52枚すべてのカードが表向きだからです。ヒントが明かせるような隠れた情報がそもそもなく、次の一手を示すことは助けにはならず、あなたの代わりにパズルを解くことになってしまいます。Solitaire や Spider にヒントがあるのは、実際にカードを裏向きのままにしているからです。

一度に何枚のカードを動かせますか?

空いているセルと列を使って手で運べたはずの枚数と同じです: (1 + 空きセルの数) × 2^(空き列の数)。移動先にしようとしている空いた列自体は、この計算には数えません。この数字が表示されることはなく、連なりが長すぎる場合は、持ち上げても何も光りません。

動かせる手がなくなったらどうなりますか?

盤面のそばに一度だけそう表示されたあとは、何も言ってきません。あなたの意思に反して何かが終わることはありません。好きなだけ戻す、同じ配札に再挑戦する、新しい配札にする——どれも無料です。

組札に置いたカードを、あとで取り戻せますか?

できません。それがFreeCellの古典的なルールで、このゲームもそれを守っています。
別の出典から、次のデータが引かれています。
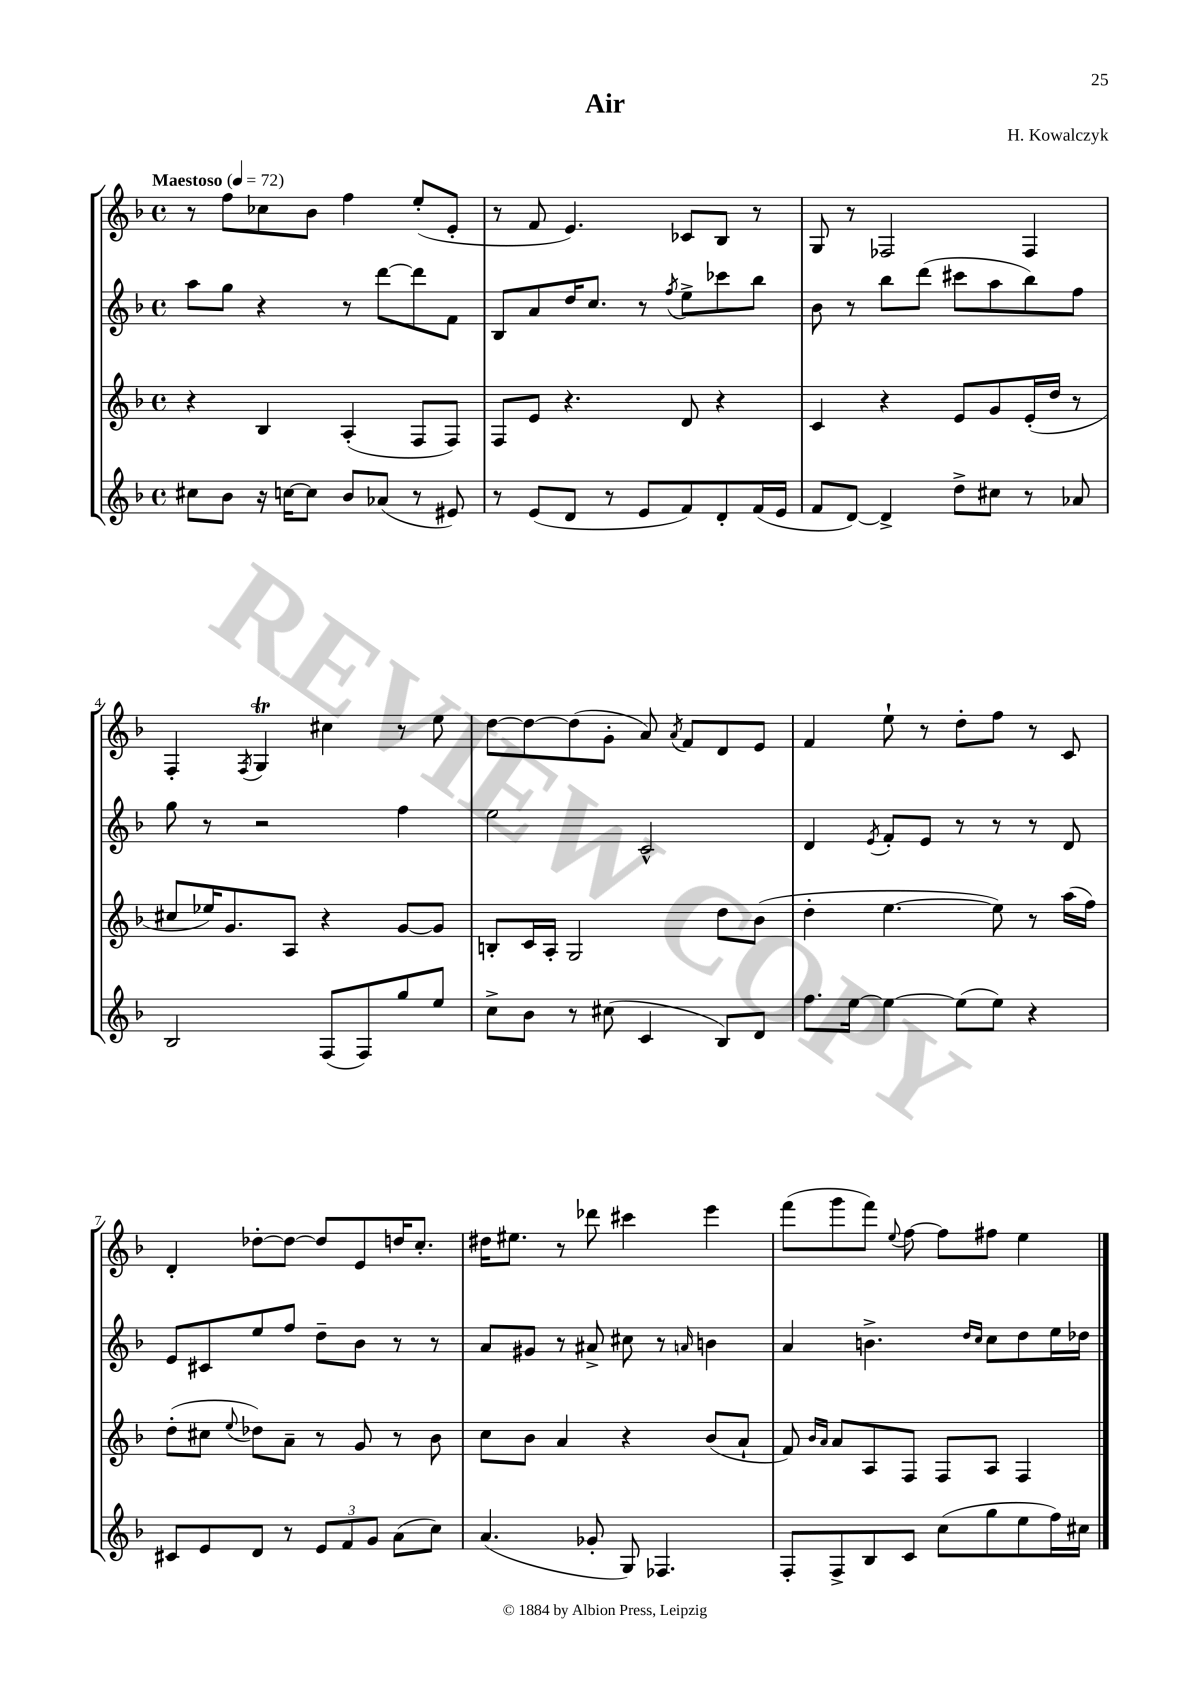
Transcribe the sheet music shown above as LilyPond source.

\header { title = "Air" composer = "H. Kowalczyk" }
<<
\new StaffGroup <<
\new Staff = "s0" {
    \clef treble \key f \major \defaultTimeSignature \time 4/4 \tempo "Maestoso" 4 = 72
    \autoBeamOff r8 f''8[ ces''8 bes'8] f''4 e''8[-.( e'8]-. |
    r8 f'8 e'4.) ces'8[ bes8] r8 |
    g8 r8 fes2 fes4 |
    f4-. \acciaccatura { f8 } g4\trill cis''4 r8 e''8 |
    d''8[~ d''8~ d''8( g'8]-. a'8) \acciaccatura { a'8 } f'8[ d'8 e'8] |
    f'4 e''8-! r8 d''8[-. f''8] r8 c'8 |
    d'4-. des''8[~-. des''8]~ des''8[ e'8 d''16 c''8.]-. |
    dis''16[ eis''8.] r8 des'''8 cis'''4 e'''4 |
    f'''8[( g'''8 f'''8]) \appoggiatura { e''8 } f''8~ f''8[ fis''8] e''4 \bar "|." |
}
\new Staff = "s1" {
    \clef treble \key f \major \defaultTimeSignature \time 4/4
    \autoBeamOff a''8[ g''8] r4 r8 d'''8[~ d'''8 f'8] |
    bes8[ a'8 d''16 c''8.] r8 \acciaccatura { f''8 } e''8[-> ces'''8 bes''8] |
    bes'8 r8 bes''8[ d'''8]( cis'''8[ a''8 bes''8) f''8] |
    g''8 r8 r2 f''4 |
    e''2 c'2-^ |
    d'4 \acciaccatura { e'8 } f'8[-. e'8] r8 r8 r8 d'8 |
    e'8[ cis'8 e''8 f''8] d''8[-- bes'8] r8 r8 |
    a'8[ gis'8] r8 ais'8-> cis''8 r8 \grace { a'16 } b'4 |
    a'4 b'4.-> \grace { d''16[ c''16] } c''8[ d''8 e''16 des''16] \bar "|." |
}
\new Staff = "s2" {
    \clef treble \key f \major \defaultTimeSignature \time 4/4
    \autoBeamOff r4 bes4 a4-.( f8[ f8]) |
    f8[ e'8] r4. d'8 r4 |
    c'4 r4 e'8[ g'8 e'16-.( d''16] r8 |
    cis''8[ ees''16) g'8. a8] r4 g'8[~ g'8] |
    b8[-. c'16 a16]-. g2 d''8[ bes'8]( |
    d''4-. e''4.~ e''8) r8 a''16[( f''16]) |
    d''8[-.( cis''8] \appoggiatura { e''8 } des''8[) a'8]-- r8 g'8 r8 bes'8 |
    c''8[ bes'8] a'4 r4 bes'8[( a'8]-! |
    f'8) \grace { bes'16[ a'16] } a'8[ a8 f8] f8[ a8] f4 \bar "|." |
}
\new Staff = "s3" {
    \clef treble \key f \major \defaultTimeSignature \time 4/4
    \autoBeamOff cis''8[ bes'8] r16 c''16[~ c''8] bes'8[ aes'8]( r8 eis'8) |
    r8 e'8[( d'8] r8 e'8[ f'8) d'8-. f'16( e'16] |
    f'8[ d'8]~) d'4-> d''8[-> cis''8] r8 aes'8 |
    bes2 f8[( f8) g''8 e''8] |
    c''8[-> bes'8] r8 cis''8( c'4 bes8[) d'8] |
    f''8.[ e''16]~ e''4~ e''8[( e''8]) r4 |
    cis'8[ e'8 d'8] r8 \tuplet 3/2 { e'8[ f'8 g'8] } a'8[( c''8]) |
    a'4.( ges'8-. g8) fes4. |
    f8[-. f8-> bes8 c'8] c''8[( g''8 e''8 f''16) cis''16] \bar "|." |
}
>>
>>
このアプリのクロンダイクでは取り戻せますが、FreeCellでは取り戻せません。早く送りすぎたカードを取り戻すのが戻す(Undo)の役目で、戻す(Undo)は無制限です。

インターネット接続は必要ですか?

Android アプリはすべての配札を端末上で生成するので、初回起動から通信なしで遊べます。ブラウザ版はページの読み込みに1度だけ通信が必要で、その後のゲームはブラウザの中で動きます。